Source material:

───

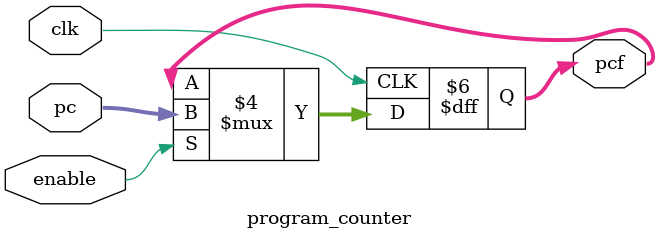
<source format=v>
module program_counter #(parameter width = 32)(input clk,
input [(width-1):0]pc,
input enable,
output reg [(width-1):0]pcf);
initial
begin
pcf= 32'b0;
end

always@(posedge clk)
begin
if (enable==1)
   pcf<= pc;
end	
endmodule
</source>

───

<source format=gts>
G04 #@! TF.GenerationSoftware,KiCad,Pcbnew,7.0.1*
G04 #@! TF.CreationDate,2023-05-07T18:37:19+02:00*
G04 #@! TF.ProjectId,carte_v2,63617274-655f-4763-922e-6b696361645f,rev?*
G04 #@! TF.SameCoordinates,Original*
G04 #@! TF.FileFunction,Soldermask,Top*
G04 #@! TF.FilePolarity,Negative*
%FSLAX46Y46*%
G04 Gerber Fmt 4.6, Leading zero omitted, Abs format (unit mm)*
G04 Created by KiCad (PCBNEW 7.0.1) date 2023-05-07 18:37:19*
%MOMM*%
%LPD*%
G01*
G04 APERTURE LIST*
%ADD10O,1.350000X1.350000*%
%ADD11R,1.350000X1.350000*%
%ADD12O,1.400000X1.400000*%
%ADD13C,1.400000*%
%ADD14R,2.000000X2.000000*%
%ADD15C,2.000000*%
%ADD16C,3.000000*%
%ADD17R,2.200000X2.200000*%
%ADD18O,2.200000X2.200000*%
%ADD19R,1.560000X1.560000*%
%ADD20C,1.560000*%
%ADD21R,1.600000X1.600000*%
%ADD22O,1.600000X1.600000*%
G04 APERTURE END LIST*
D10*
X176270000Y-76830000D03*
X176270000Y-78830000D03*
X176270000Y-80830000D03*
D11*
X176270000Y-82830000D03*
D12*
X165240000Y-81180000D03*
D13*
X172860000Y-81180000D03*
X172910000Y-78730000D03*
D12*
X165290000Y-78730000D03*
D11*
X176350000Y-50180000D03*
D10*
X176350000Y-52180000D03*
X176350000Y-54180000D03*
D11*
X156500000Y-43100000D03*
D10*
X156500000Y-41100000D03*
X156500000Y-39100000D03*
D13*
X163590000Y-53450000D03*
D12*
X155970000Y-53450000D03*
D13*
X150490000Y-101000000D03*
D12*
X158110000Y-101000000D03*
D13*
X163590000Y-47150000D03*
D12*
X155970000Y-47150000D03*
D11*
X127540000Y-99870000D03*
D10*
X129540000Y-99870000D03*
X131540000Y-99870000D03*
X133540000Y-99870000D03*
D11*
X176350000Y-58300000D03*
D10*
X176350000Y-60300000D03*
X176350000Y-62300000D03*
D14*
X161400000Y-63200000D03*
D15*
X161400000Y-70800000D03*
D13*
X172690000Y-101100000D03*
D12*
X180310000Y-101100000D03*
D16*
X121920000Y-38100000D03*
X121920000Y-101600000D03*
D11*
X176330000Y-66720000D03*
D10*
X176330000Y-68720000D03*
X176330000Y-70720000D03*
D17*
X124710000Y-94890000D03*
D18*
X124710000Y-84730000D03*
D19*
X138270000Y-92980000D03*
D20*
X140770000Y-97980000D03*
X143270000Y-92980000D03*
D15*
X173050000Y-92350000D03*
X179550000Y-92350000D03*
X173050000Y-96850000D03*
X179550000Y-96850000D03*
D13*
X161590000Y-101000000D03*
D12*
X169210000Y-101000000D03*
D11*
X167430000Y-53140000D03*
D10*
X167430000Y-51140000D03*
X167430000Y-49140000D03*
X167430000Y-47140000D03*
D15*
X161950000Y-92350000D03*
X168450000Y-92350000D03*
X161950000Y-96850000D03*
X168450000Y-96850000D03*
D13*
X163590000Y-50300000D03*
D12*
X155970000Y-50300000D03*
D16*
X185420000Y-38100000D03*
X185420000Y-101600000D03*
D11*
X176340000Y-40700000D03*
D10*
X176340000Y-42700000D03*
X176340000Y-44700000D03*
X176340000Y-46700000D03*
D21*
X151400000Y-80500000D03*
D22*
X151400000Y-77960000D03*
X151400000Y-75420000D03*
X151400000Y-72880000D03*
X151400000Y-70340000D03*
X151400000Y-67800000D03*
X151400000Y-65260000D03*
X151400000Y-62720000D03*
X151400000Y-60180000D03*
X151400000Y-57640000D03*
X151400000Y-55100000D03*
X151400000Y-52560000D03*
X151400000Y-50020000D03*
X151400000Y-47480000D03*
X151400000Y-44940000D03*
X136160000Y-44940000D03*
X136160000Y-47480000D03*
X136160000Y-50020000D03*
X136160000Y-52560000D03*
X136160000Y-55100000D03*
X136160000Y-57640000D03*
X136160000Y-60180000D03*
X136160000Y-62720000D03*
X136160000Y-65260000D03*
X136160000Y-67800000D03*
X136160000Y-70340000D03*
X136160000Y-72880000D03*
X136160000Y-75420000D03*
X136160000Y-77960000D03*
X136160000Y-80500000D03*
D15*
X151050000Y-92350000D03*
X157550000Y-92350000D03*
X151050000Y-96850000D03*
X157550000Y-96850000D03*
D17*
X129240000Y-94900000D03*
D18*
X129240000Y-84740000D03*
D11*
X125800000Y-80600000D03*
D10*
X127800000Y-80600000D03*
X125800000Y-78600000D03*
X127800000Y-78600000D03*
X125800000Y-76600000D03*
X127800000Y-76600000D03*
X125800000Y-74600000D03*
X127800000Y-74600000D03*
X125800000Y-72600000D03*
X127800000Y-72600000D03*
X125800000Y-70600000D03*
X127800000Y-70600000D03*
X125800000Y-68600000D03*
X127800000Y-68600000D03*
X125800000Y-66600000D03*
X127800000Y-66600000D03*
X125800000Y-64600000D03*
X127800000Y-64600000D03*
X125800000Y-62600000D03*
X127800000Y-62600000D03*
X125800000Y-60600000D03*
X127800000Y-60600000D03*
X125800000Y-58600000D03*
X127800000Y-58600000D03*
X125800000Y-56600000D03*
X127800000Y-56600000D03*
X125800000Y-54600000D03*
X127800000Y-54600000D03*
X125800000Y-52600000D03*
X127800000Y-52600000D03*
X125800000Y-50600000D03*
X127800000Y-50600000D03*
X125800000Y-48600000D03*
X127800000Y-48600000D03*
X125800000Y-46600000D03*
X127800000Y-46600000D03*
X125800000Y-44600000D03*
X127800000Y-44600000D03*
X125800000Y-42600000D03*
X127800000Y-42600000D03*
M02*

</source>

───

What needs to be done: Restate word for word the lines of the data above, starting at the line containing "X176340000Y-40700000D03*" and ending at the line containing "X151400000Y-57640000D03*", both included, and nothing more.

Answer space:
X176340000Y-40700000D03*
D10*
X176340000Y-42700000D03*
X176340000Y-44700000D03*
X176340000Y-46700000D03*
D21*
X151400000Y-80500000D03*
D22*
X151400000Y-77960000D03*
X151400000Y-75420000D03*
X151400000Y-72880000D03*
X151400000Y-70340000D03*
X151400000Y-67800000D03*
X151400000Y-65260000D03*
X151400000Y-62720000D03*
X151400000Y-60180000D03*
X151400000Y-57640000D03*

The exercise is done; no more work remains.